**Task instructions:**
In the records below, find the line that contains "Getting Started (Post installation)" and the line that contains "One of the Getting". Set down exactly those lines and every line between them, and nothing more.

=== Begin Enclosure ===

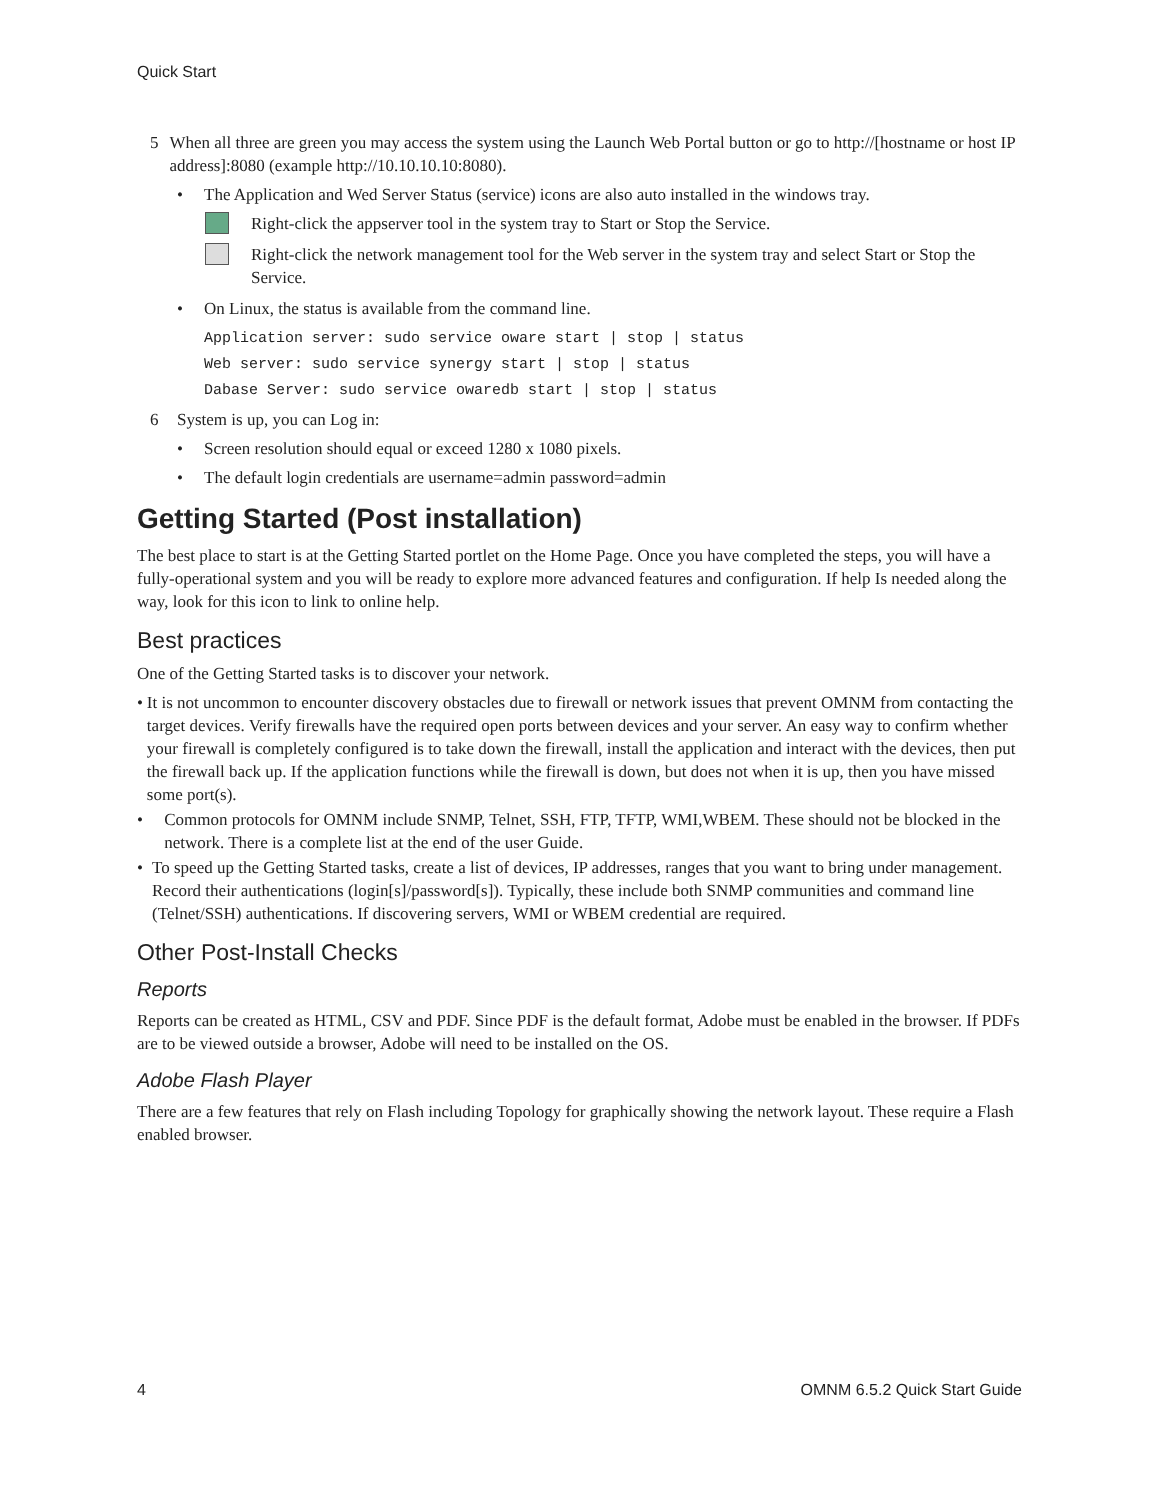Quick Start
5 When all three are green you may access the system using the Launch Web Portal button or go to http://[hostname or host IP address]:8080 (example http://10.10.10.10:8080).
• The Application and Wed Server Status (service) icons are also auto installed in the windows tray.
Right-click the appserver tool in the system tray to Start or Stop the Service.
Right-click the network management tool for the Web server in the system tray and select Start or Stop the Service.
• On Linux, the status is available from the command line.
Application server: sudo service oware start | stop | status
Web server: sudo service synergy start | stop | status
Dabase Server: sudo service owaredb start | stop | status
6 System is up, you can Log in:
• Screen resolution should equal or exceed 1280 x 1080 pixels.
• The default login credentials are username=admin password=admin
Getting Started (Post installation)
The best place to start is at the Getting Started portlet on the Home Page. Once you have completed the steps, you will have a fully-operational system and you will be ready to explore more advanced features and configuration. If help Is needed along the way, look for this icon to link to online help.
Best practices
One of the Getting Started tasks is to discover your network.
• It is not uncommon to encounter discovery obstacles due to firewall or network issues that prevent OMNM from contacting the target devices. Verify firewalls have the required open ports between devices and your server. An easy way to confirm whether your firewall is completely configured is to take down the firewall, install the application and interact with the devices, then put the firewall back up. If the application functions while the firewall is down, but does not when it is up, then you have missed some port(s).
• Common protocols for OMNM include SNMP, Telnet, SSH, FTP, TFTP, WMI,WBEM. These should not be blocked in the network. There is a complete list at the end of the user Guide.
• To speed up the Getting Started tasks, create a list of devices, IP addresses, ranges that you want to bring under management. Record their authentications (login[s]/password[s]). Typically, these include both SNMP communities and command line (Telnet/SSH) authentications. If discovering servers, WMI or WBEM credential are required.
Other Post-Install Checks
Reports
Reports can be created as HTML, CSV and PDF. Since PDF is the default format, Adobe must be enabled in the browser. If PDFs are to be viewed outside a browser, Adobe will need to be installed on the OS.
Adobe Flash Player
There are a few features that rely on Flash including Topology for graphically showing the network layout. These require a Flash enabled browser.
4 OMNM 6.5.2 Quick Start Guide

=== End Enclosure ===

**Exercise response:**
Getting Started (Post installation)
The best place to start is at the Getting Started portlet on the Home Page. Once you have completed the steps, you will have a fully-operational system and you will be ready to explore more advanced features and configuration. If help Is needed along the way, look for this icon to link to online help.
Best practices
One of the Getting Started tasks is to discover your network.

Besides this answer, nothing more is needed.